Avant de visiter le monastère, nous nous rendons au village pour trouver une guest house. Il ne faut pas longtemps pour se faire proposer une adresse, mais elle ne convient pas.  Nous cherchons une autre guest house qui est plus confortable. Après avoir installé nos sacs, nous montons au monastère. Je vous l'ai dit, le monastère de Karsha est le plus grand dans vallée du Zanskar. Du haut de sa falaise, l'ensemble est imposant. Les nombreuses maisons des moines semblent avoir été déposées en parfaite harmonie avec la montagne.
Avant d'arriver au niveau des petites maisons, nous devons gravir un escalier interminable. 

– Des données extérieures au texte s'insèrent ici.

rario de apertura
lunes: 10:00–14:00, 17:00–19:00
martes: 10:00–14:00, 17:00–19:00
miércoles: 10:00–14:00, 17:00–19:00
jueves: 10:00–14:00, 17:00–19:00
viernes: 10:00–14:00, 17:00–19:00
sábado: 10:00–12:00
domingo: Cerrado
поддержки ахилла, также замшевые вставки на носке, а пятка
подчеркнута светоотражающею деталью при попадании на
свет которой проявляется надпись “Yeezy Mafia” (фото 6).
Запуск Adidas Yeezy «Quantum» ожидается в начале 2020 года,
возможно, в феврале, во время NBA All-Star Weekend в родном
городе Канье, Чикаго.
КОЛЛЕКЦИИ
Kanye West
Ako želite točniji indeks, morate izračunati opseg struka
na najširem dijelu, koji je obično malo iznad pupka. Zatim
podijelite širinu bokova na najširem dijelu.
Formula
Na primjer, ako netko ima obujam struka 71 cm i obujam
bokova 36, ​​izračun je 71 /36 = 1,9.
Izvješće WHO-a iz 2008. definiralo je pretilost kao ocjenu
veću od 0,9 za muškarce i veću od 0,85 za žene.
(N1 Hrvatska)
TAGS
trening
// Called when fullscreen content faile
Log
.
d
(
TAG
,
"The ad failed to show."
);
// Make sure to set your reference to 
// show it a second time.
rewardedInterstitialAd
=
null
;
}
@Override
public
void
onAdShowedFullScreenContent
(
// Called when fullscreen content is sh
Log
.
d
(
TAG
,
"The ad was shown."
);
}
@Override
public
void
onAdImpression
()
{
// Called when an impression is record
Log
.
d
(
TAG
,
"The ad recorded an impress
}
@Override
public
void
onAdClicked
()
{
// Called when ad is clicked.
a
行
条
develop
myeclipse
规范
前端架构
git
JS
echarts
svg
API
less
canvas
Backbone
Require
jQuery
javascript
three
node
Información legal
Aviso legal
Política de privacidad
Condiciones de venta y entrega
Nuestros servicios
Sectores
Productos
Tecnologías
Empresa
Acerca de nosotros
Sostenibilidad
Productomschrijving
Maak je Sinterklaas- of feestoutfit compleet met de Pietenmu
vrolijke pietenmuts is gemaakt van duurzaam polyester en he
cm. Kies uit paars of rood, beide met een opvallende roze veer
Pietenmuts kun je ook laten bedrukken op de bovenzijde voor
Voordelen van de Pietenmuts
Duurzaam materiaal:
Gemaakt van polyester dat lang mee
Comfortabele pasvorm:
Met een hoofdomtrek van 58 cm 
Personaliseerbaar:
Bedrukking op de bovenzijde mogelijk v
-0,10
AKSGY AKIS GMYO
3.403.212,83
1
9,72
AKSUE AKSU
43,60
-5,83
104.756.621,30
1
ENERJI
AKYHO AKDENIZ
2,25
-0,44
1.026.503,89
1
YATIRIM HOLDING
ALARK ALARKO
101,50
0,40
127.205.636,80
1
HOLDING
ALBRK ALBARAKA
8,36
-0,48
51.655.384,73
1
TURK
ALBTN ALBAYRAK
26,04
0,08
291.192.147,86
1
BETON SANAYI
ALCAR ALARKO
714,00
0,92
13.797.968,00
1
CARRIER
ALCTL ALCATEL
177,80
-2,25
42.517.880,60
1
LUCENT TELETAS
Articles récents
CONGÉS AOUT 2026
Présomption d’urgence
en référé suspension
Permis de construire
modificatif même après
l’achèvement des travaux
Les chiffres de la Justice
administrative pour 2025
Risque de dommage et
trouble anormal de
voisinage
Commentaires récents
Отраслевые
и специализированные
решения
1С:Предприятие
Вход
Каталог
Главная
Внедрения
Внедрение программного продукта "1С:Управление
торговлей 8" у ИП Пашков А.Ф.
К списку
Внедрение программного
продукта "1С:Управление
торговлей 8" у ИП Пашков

Lorsque nous arrivons tout en haut, la vue que nous avons sur la vallée est époustouflante. Ici le décor a encore une autre dimension. Nous pouvons contempler la vallée sur des kilomètres carrés et si cela ne suffisait pas, nous avons aussi droit en toile de fond à des montagnes qui culminent facilement à plus de 6.000 mètres. Encore un de ces endroits où je ne regrette pas d'avoir mis les pieds.






Nous continuons la visite du monastère. Les principales salles sont perchées tout en haut, elles en sont d'ailleurs les bâtiments les plus anciens (12é siècle). Ici les salles ne sont pas en rénovation et nous pouvons les découvrir à notre aise. 



                     


J'aurais sûrement aimé assister au puja du matin, hélas on n'en a pas eu l'occasion. Ce sera pour la prochaine fois. Oui en effet, je pense bien revenir ici l'année prochaine, mais ce sera cette fois avec Pascale. Elle a été de tous les voyages, du plus facile au plus difficile et aujourd'hui, alors que je fais un des plus beau, elle n'est pas là.

Après la visite, je redescends seul au village et je repars directement vers la gorge qui se trouve à l'arrière des dernières maisons. L'endroit est très sympa.





En haut, la lumière est plus douce, la vallée semble cette fois encore plus belle. Je profite le plus longtemps possible de cette vue incroyable avant de rentrer à la guest house pour rejoindre Christian qui lui a fait des photos dans un autre coin.

Nuit très calme dans cette guesthouse bien agréable.